Battle for Afghanistan is another in a rash of movies that have become unintentionally topical. In this case it is not a global pandemic but just a setting that seems ripped out of the headlines, but it is still shocking. The film is set during the end of the Soviet-Afghan war. The USSR has begun to withdraw their troops. But after the General’s son is shot down and captured, the 108th Motor Rifle Division has one more mission before they can return home.
The film is written in an interesting way that mimics the chaos of war. Everything moves at a breakneck speech and scenes move along to the next one before the previous has seemed to finish. Battle for Afghanistan can be confusing at times, but the settings are not the type of moments that allow people to stop and catch their breath. The haphazard atmosphere lets the audience know what the characters are going through.

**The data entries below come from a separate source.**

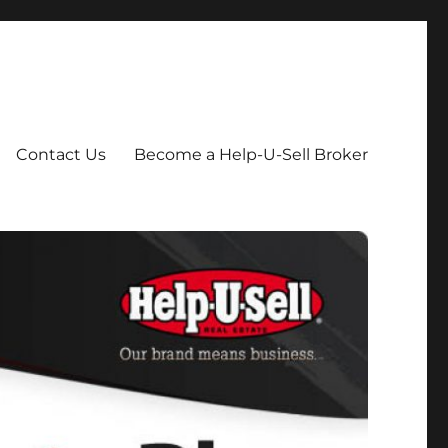
Contact Us
Become a Help-U-Sell Broker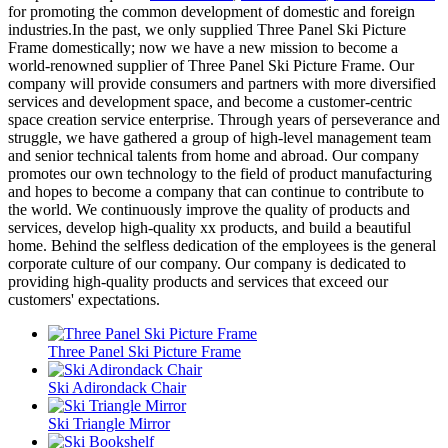
for promoting the common development of domestic and foreign
industries.In the past, we only supplied Three Panel Ski Picture
Frame domestically; now we have a new mission to become a
world-renowned supplier of Three Panel Ski Picture Frame. Our
company will provide consumers and partners with more diversified
services and development space, and become a customer-centric
space creation service enterprise. Through years of perseverance and
struggle, we have gathered a group of high-level management team
and senior technical talents from home and abroad. Our company
promotes our own technology to the field of product manufacturing
and hopes to become a company that can continue to contribute to
the world. We continuously improve the quality of products and
services, develop high-quality xx products, and build a beautiful
home. Behind the selfless dedication of the employees is the general
corporate culture of our company. Our company is dedicated to
providing high-quality products and services that exceed our
customers' expectations.
Three Panel Ski Picture Frame
Ski Adirondack Chair
Ski Triangle Mirror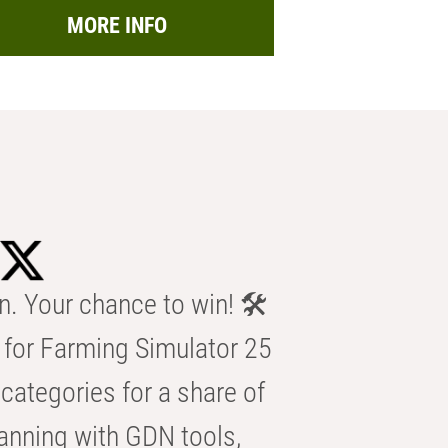
MORE INFO
n. Your chance to win! 🛠️
for Farming Simulator 25
categories for a share of
anning with GDN tools,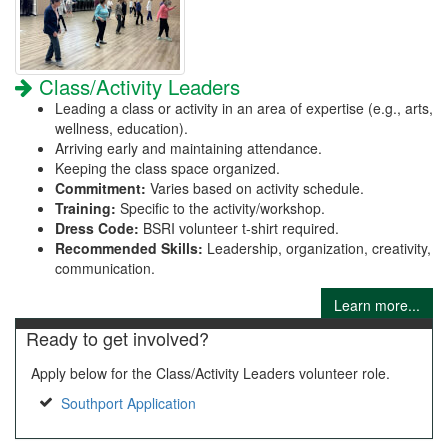
Class/Activity Leaders
Leading a class or activity in an area of expertise (e.g., arts,
wellness, education).
Arriving early and maintaining attendance.
Keeping the class space organized.
Commitment:
Varies based on activity schedule.
Training:
Specific to the activity/workshop.
Dress Code:
BSRI volunteer t-shirt required.
Recommended Skills:
Leadership, organization, creativity,
communication.
Learn more...
Ready to get involved?
Apply below for the Class/Activity Leaders volunteer role.
Southport Application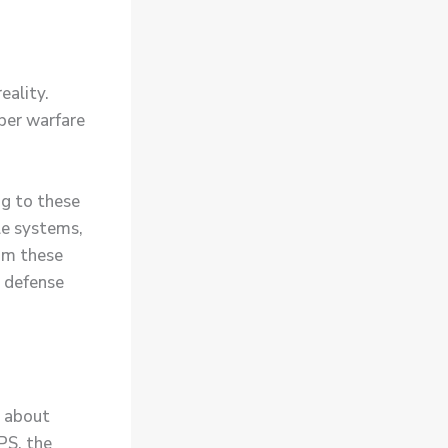
eality.
yber warfare
ng to these
le systems,
rom these
r defense
o about
PS, the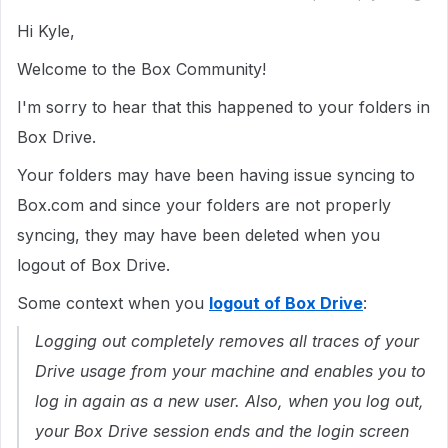
Hi Kyle,
Welcome to the Box Community!
I'm sorry to hear that this happened to your folders in
Box Drive.
Your folders may have been having issue syncing to
Box.com and since your folders are not properly
syncing, they may have been deleted when you
logout of Box Drive.
Some context when you
logout of Box Drive
:
Logging out completely removes all traces of your
Drive usage from your machine and enables you to
log in again as a new user. Also, when you log out,
your Box Drive session ends and the login screen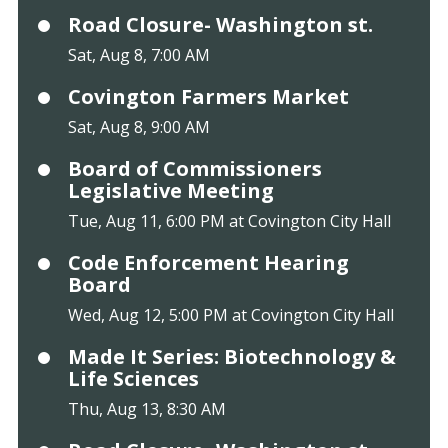
Road Closure- Washington st.
Sat, Aug 8, 7:00 AM
Covington Farmers Market
Sat, Aug 8, 9:00 AM
Board of Commissioners
Legislative Meeting
Tue, Aug 11, 6:00 PM at Covington City Hall
Code Enforcement Hearing
Board
Wed, Aug 12, 5:00 PM at Covington City Hall
Made It Series: Biotechnology &
Life Sciences
Thu, Aug 13, 8:30 AM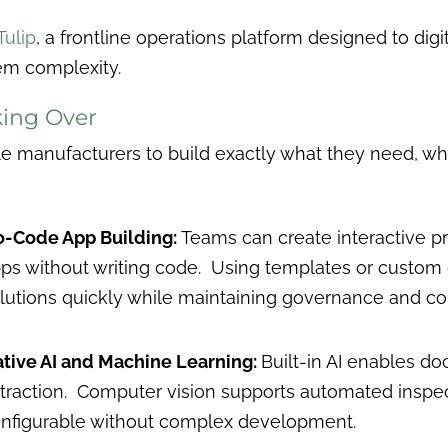
Tulip
, a frontline operations platform designed to digi
em complexity.
ing Over
manufacturers to build exactly what they need, when
-Code App Building:
Teams can create interactive p
ps without writing code. Using templates or custom 
lutions quickly while maintaining governance and con
tive AI and Machine Learning:
Built-in AI enables do
traction. Computer vision supports automated inspect
nfigurable without complex development.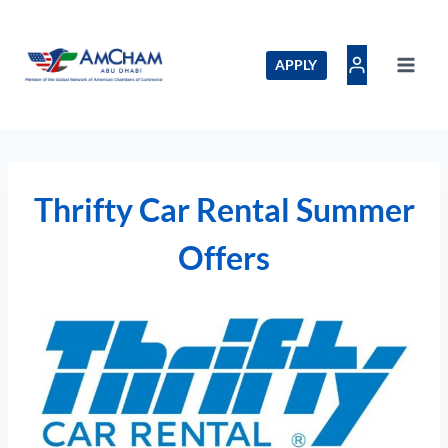
Skip
to
content
APPLY
Thrifty Car Rental Summer
Offers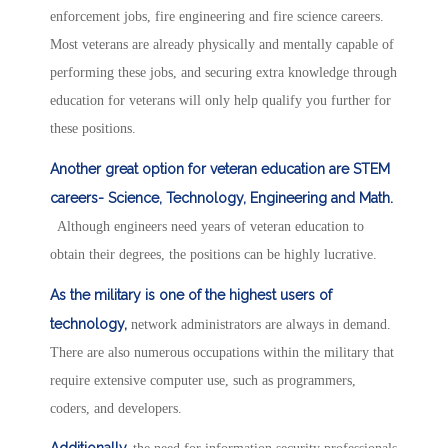
enforcement jobs, fire engineering and fire science careers.
Most veterans are already physically and mentally capable of
performing these jobs, and securing extra knowledge through
education for veterans will only help qualify you further for
these positions.
Another great option for veteran education are STEM
careers- Science, Technology, Engineering and Math.
Although engineers need years of veteran education to
obtain their degrees, the positions can be highly lucrative.
As the military is one of the highest users of
technology,
network administrators are always in demand.
There are also numerous occupations within the military that
require extensive computer use, such as programmers,
coders, and developers.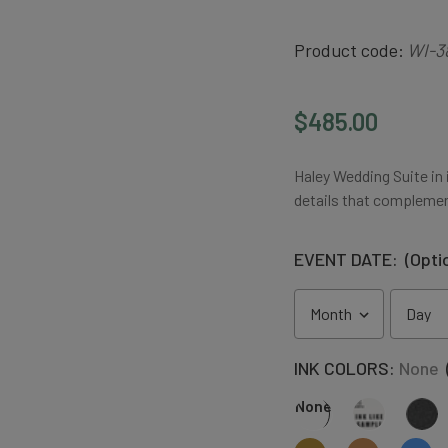
Product code:
WI-3
$485.00
Haley Wedding Suite in i
details that complemen
EVENT DATE:
(Opti
INK COLORS:
None
None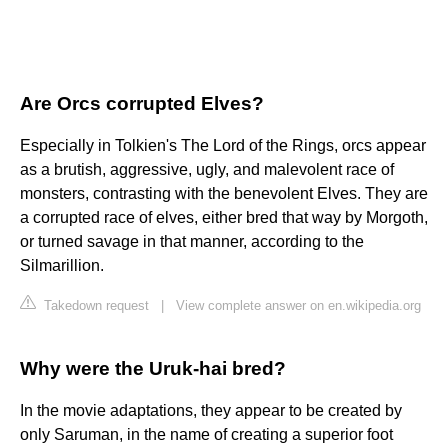
Are Orcs corrupted Elves?
Especially in Tolkien's The Lord of the Rings, orcs appear
as a brutish, aggressive, ugly, and malevolent race of
monsters, contrasting with the benevolent Elves. They are
a corrupted race of elves, either bred that way by Morgoth,
or turned savage in that manner, according to the
Silmarillion.
Takedown request
|
View complete answer on en.wikipedia.org
Why were the Uruk-hai bred?
In the movie adaptations, they appear to be created by
only Saruman, in the name of creating a superior foot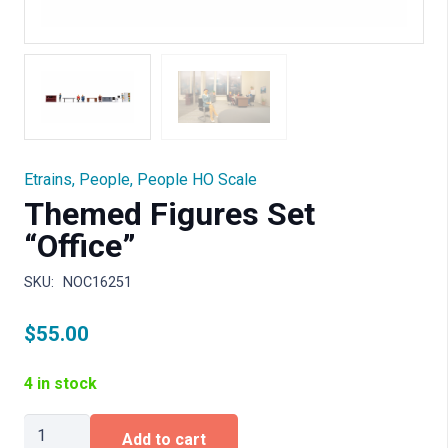
Etrains
,
People
,
People HO Scale
Themed Figures Set
“Office”
SKU:
NOC16251
$
55.00
4 in stock
Themed
Add to cart
Figures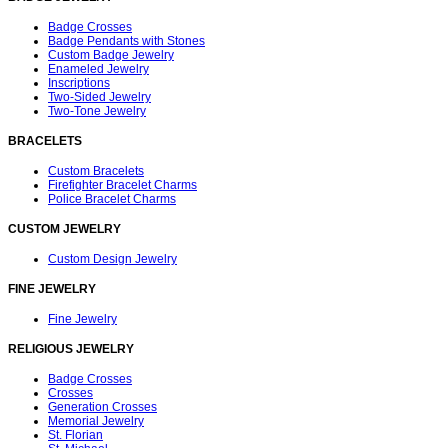
Badge Crosses
Badge Pendants with Stones
Custom Badge Jewelry
Enameled Jewelry
Inscriptions
Two-Sided Jewelry
Two-Tone Jewelry
BRACELETS
Custom Bracelets
Firefighter Bracelet Charms
Police Bracelet Charms
CUSTOM JEWELRY
Custom Design Jewelry
FINE JEWELRY
Fine Jewelry
RELIGIOUS JEWELRY
Badge Crosses
Crosses
Generation Crosses
Memorial Jewelry
St. Florian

As expected, the Russians are painted in a positive light. More surprising is how the Afghans are portrayed. It would be easy to treat them as props to the main plot, but they are given some characterization. There is little to them, but it is still refreshing to see. Since Battle for Afghanistan was inspired by memoirs it comes as no surprise the film has a documentary-like feel to it. This also adds to the frenzy of everything that is happening. It is more of a document of events than a story. This will make the less than solid writing easier to forgive for some.
The movie will appeal to those who enjoy hearing about recent history. Fans of war movies should also be able to get some enjoyment out of it, but there will be little new to see aside from it being told from the Russian side of things. It is a fine movie, but it is hard to shake the feeling that is has nothing new to say.